In the attachment you can see that an uncorrected Moteino drifts more than 14,000 Hz over -5C to 60C degrees. With compensation less than 488Hz, usually within +/-122Hz. Blue is uncorrected measurement data, Black is the error equation(curve fit), and Red is the corrected measurement results
void loop() {
float x = getTemp();//a call to the usual getTemp function
float adjFreq = ((123*x^3)+(123*x^2)+(123*x)+123); //our polynomial function
float newFreq = (433 - adjFreq);//Being 433 the expected frequency of 433 Mhz
RFM69::setFrequency(newFreq);
Serial.print(temp); Serial.print (" - "); Serial.println(adjFreq);
delay(100);
}
So I just use the same function for the 433Mhz radio?
And subtract the error from 433 to scale it to 433.
It is worth thinking about where the self heating comes from. In Rx, for the radio module die, it is mostly gate switching losses + some leakage from 'off' gates. The important internal clocks are derived from the crystal, so essentially constant frequency; the leakage is negligible at room temp and rises exponentially. You could get a good estimate of this by measuring the module current drain - with a constant Vdd, the "smoothed" mA from a DVM reading x Vdd is the mW almost all dissipated as heat when in idle or Rx state.

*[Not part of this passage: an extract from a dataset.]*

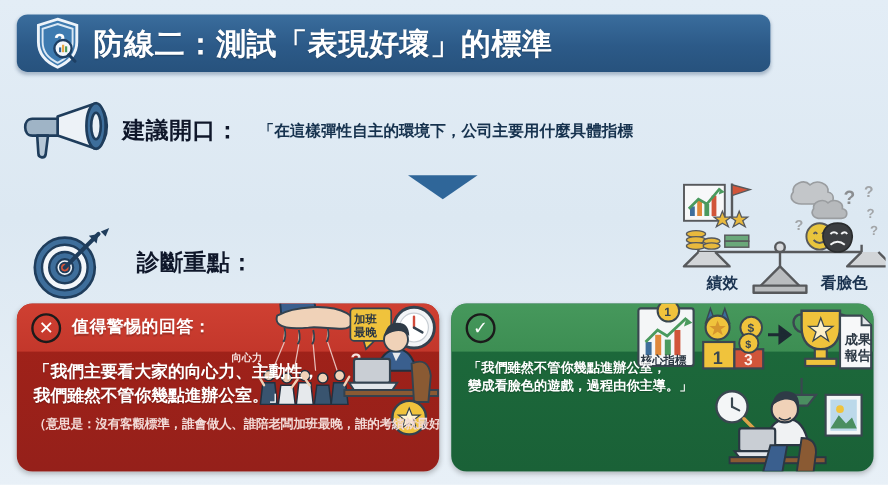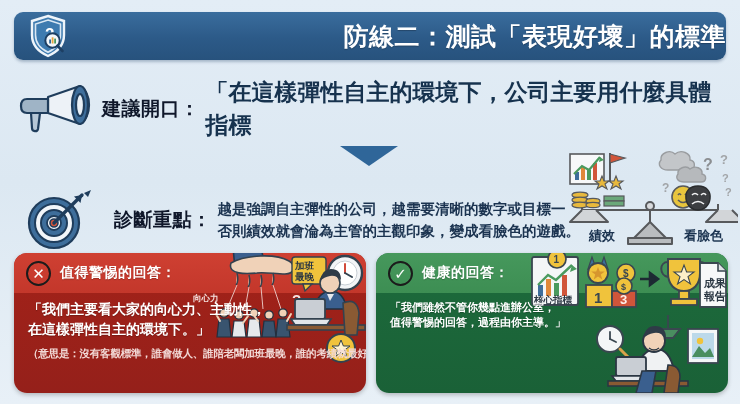"防線二：測試「表現好壞」的標準" .header-bar { justify-content: space-between -> none; width: 712px -> 628px }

The crystal self-heating is somewhat different. It is basically the mechanical losses of the crystal slice as it changes shape at the fundamental oscillating frequency. The driving circuit aims for a loop gain of -1, just enough to sustain a constant level of vibration. This however would take forever to build up from zero, so the drivers tend to overdrive the crystal to reduce starting time. On some RF modules this overdrive level is adjustable, but AFIAK, there is no programmatic way to do that on the RFM69 family. Just to complicate the issue, the gain of the op amps in the driver circuit are also die temperature dependent. You can expect the amount of crystal self heating to vary over the temperature band, curve shape unknown.
If I understand your aim well (correct the temperature offset of the crystal by estimating the die temperature rather than the crystal temperature) the Achilles heel is the loose coupling between the two temperatures. There are boundary conditions where the error is small - e.g. with both crystal off and the radio module sleeping, the temperatures will drift down at different rates to ambient.
what leakage?
it’s easy to calculate dissipated power, but quite difficult to turn it to temperature for RFM69 module.